Steine gehören zu den ältesten festen Materialien, die auf der Erde existieren, und sind grundlegender Bestandteil natürlicher, aber auch anthropogen geprägter Landschaften. Heute wird Stein häufig mit Alter, Dauerhaftigkeit, Stabilität und Beständigkeit, mitunter auch Reichtum, Zivilisation und Urbanität assoziiert. Anhand der im Rahmen des Akademielangfristvorhabens „Disiecta Membra“ untersuchten römischen Steinarchitektur wollen wir mit Ansätzen des Neuen Materialismus diese Bedeutungszuschreibungen hinterfragen und zeigen, dass römische Steinarchitektur längst nicht so unveränderbar ist, wie oft angenommen. Vielmehr ist es für die Erforschung und Edition auch sogenannter disiecta membra – verstreuter Bauglieder – von zentralem Interesse, sie nicht als stabile und statische Entitäten, sondern als beständig in Transformation befindlich. Hierfür betrachten wir römische Steinarchitektur in seinen relationalen Bestimmtheiten – dem Auswas, dem Alter, der Größe, dem Gewicht, der Form und Oberflächenfarbe – und in ihren Affordanzen für in der Neuzeit mit dieser konfrontierten Akteuren. Diese existieren nicht unabhängig, sondern sind immer an Wahrnehmungshandeln geknüpft, und bieten Möglichkeiten, unterschiedliche Intra-Aktionen zu untersuchen und Ding-Geschichten als Transformationen von Assemblagen zu erzählen. Neben der Frage, was Stein an Aktionen evoziert, soll auch das Verhältnis zu römischer Steinarchitektur und ihren Baugliedern – Weiternutzung, Aneignung, Zerstörung, (Re-)Konstruktion und Wiederaufbau – beleuchtet werden.

12:30–14:00Lunch

Session: More-than-humans • Chair: Stefan Schreiber

14:00–14:30 • Lukas Kerk • Unkörperliche Körper – Ein postanthropozentrischer Blick auf die Archäologie materiell-diskursiver Erzeugungsknoten

Mit seiner posthumanistischen und postanthropozentrischen Ausrichtung sowie einer Betonung von performativen, flachen und relationalen Ontologien wirft der Neue Materialismus die grundsätzliche Frage auf, inwiefern (post-)moderne Konzeptualisierungen menschlicher Körper insbesondere im archäologischen Zusammenhang noch Bestand haben können. Das Überschreiten von Dualismen und der transversale Charakter neo-materialistischer Denkweisen bietet dabei die Möglichkeit, neue Perspektiven auf die Körper der Vergangenheit zu eröffnen und eine Vielzahl von Fragen zu formulieren: Welche transkorporalen Verflechtungen lassen sich archäologisch nachweisen?
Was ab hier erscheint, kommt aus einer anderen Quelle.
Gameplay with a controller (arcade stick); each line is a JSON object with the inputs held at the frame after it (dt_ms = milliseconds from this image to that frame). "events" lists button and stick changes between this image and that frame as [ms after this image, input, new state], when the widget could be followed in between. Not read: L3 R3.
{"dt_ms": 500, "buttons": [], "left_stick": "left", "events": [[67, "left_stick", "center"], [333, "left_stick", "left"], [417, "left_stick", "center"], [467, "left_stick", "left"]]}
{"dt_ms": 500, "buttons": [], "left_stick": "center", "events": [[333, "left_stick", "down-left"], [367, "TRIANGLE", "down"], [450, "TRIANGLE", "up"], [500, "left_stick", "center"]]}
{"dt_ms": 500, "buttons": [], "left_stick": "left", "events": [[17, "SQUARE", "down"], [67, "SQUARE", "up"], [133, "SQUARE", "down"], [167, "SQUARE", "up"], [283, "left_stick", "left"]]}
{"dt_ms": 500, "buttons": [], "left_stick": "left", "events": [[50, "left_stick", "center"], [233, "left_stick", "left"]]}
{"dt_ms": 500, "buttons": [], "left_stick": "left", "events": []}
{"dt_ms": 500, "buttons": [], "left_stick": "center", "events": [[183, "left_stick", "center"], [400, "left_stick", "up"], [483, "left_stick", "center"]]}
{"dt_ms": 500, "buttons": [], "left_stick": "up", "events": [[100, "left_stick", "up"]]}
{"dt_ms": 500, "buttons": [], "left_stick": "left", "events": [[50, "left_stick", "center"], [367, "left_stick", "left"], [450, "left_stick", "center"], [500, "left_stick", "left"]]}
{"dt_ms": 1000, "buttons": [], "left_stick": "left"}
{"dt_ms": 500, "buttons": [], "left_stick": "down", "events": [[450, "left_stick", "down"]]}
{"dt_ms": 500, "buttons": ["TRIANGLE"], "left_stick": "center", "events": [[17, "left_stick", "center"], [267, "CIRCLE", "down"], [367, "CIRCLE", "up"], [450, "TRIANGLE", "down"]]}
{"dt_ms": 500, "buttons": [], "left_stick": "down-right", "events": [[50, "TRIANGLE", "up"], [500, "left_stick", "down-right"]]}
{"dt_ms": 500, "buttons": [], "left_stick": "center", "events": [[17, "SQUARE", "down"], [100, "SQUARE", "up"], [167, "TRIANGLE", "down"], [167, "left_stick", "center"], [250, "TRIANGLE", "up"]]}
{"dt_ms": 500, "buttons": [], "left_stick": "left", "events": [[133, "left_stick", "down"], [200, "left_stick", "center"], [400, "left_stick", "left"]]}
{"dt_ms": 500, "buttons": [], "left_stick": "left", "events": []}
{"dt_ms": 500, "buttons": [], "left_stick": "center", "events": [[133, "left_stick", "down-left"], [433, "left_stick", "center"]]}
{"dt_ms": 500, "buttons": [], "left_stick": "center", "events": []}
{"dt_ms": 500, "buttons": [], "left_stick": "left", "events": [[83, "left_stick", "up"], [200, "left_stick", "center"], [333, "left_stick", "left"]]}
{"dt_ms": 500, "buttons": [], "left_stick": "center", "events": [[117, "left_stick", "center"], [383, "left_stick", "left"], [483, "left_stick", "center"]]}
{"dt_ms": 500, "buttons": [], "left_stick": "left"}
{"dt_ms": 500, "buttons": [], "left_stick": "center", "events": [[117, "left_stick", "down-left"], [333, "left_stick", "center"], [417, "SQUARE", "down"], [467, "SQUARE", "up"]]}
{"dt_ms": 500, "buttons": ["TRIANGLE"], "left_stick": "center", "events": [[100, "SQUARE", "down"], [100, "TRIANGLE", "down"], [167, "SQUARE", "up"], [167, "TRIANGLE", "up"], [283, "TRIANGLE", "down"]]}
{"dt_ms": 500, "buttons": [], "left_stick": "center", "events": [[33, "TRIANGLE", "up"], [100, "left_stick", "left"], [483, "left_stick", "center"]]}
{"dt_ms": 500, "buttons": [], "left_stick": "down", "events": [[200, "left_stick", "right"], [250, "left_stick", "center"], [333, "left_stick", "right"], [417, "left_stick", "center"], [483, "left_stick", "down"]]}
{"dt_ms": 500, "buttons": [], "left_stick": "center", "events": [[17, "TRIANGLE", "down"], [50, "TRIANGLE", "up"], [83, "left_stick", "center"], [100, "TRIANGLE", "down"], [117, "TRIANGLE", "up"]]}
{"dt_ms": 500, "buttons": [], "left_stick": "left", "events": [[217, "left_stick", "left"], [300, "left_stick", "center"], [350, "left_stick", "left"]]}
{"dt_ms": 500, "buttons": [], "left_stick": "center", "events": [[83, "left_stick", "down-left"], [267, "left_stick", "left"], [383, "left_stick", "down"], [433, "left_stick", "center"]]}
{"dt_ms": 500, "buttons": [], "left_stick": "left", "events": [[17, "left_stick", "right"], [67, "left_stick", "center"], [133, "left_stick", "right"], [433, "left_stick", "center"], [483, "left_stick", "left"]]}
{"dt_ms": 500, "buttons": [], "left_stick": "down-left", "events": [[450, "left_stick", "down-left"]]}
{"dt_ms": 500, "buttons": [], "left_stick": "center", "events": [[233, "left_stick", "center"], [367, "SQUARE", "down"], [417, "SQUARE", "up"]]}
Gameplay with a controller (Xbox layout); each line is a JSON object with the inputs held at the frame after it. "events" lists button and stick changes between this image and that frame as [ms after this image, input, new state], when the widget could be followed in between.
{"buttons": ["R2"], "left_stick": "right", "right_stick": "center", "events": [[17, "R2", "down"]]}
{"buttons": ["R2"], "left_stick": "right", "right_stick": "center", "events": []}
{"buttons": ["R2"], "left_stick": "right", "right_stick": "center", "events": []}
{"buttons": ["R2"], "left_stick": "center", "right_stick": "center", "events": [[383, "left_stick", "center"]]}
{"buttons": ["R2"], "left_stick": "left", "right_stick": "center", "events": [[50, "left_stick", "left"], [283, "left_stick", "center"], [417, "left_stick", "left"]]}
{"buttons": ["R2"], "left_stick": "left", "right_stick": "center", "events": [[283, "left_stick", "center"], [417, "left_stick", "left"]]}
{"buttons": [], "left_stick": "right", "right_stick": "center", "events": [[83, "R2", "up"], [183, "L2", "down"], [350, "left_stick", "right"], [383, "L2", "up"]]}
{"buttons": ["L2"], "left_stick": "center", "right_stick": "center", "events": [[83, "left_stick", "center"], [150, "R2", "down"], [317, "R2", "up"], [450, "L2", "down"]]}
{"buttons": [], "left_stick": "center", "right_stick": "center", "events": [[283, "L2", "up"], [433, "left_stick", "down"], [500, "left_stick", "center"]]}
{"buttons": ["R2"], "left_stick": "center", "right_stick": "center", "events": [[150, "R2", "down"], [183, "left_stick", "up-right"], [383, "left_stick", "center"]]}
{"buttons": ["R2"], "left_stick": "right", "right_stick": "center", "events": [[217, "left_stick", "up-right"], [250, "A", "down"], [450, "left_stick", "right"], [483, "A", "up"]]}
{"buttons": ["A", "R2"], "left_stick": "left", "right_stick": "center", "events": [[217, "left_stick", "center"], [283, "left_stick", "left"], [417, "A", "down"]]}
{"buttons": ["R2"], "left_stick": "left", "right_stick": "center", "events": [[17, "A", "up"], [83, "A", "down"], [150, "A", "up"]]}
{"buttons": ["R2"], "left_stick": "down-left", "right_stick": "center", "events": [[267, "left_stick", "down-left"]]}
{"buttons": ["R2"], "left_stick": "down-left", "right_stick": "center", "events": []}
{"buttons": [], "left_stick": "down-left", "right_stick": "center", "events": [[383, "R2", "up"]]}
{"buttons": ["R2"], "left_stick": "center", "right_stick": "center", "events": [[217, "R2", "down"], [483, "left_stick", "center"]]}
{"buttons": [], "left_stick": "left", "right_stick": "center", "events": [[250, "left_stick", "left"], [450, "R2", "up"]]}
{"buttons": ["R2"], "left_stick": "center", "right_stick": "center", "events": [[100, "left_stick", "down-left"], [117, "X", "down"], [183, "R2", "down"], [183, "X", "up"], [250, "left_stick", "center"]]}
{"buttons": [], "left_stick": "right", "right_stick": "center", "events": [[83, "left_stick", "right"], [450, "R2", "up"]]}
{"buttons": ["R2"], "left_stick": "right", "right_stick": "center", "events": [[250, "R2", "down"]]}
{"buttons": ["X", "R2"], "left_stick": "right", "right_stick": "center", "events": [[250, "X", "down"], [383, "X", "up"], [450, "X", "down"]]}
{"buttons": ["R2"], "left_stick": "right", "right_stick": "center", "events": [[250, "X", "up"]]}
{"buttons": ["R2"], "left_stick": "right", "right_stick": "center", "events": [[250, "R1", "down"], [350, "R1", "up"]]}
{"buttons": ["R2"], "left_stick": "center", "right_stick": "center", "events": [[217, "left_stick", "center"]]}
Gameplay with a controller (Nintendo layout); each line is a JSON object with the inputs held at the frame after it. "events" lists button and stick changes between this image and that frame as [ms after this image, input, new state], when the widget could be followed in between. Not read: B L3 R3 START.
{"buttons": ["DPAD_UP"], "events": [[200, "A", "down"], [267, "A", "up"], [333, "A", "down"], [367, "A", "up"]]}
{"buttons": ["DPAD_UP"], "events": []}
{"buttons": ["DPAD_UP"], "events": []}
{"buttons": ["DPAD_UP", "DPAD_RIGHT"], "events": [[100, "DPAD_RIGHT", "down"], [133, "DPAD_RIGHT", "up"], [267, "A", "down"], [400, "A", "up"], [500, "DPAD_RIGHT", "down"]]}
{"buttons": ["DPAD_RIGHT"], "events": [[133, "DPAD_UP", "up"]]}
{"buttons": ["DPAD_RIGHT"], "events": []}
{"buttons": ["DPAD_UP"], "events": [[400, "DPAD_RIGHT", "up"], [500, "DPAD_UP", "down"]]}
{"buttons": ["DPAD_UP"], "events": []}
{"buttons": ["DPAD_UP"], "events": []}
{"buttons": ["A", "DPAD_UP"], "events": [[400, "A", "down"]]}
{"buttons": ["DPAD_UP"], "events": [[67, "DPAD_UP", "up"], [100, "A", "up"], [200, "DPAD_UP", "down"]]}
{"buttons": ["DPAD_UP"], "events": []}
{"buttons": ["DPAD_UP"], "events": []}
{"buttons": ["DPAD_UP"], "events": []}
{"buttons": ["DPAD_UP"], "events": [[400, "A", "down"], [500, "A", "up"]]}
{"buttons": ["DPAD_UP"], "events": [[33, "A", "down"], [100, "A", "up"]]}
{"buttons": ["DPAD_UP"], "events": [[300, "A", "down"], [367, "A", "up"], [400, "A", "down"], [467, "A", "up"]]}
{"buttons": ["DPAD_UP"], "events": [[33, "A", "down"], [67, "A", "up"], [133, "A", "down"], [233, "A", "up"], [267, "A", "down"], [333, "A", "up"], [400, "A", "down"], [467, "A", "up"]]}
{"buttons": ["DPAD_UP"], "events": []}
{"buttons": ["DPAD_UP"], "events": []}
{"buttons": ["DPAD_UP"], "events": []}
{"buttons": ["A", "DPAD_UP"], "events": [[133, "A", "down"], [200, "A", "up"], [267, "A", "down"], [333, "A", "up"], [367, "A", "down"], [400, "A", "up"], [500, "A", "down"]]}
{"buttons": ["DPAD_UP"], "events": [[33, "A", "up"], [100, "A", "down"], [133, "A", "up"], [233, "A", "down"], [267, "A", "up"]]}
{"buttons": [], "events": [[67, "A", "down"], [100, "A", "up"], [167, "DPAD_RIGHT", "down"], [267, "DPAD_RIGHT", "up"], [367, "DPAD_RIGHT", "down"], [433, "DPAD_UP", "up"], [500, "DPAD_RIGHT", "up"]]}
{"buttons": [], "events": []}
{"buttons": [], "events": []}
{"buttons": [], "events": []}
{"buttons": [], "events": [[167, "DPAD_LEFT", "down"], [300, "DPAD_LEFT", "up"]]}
Wie wirken das Diskursive und das Materielle bei der Hervorbringung von Körpern zusammen? Welche multiplen Realitäten entstehen durch das Zusammenspiel von Körpern und anderen Dingen im Werden? Welche Praktiken der Grenzziehung sind bei der Assemblage menschlicher, nicht-menschlicher und mehr-als-menschlicher Körper zu beobachten? Insbesondere die archäologisch nachgewiesene dauerhafte Veränderung des Körpers in Form von Tätowierungen, geformten Schädeln, modifizierten Zähnen und weiteren liefert erkenntnisreiche Anhaltspunkte für die Anwendung von Prinzipien des Neuen Materialismus. Im Rahmen des Vortrags sollen am Beispiel archäologisch evidenter permanenter Körpermodifikationen in explorativer Weise Möglichkeiten einer Neubetrachtung menschlicher Körper vor dem Hintergrund neo-materialistischer Sichtweisen dargelegt werden.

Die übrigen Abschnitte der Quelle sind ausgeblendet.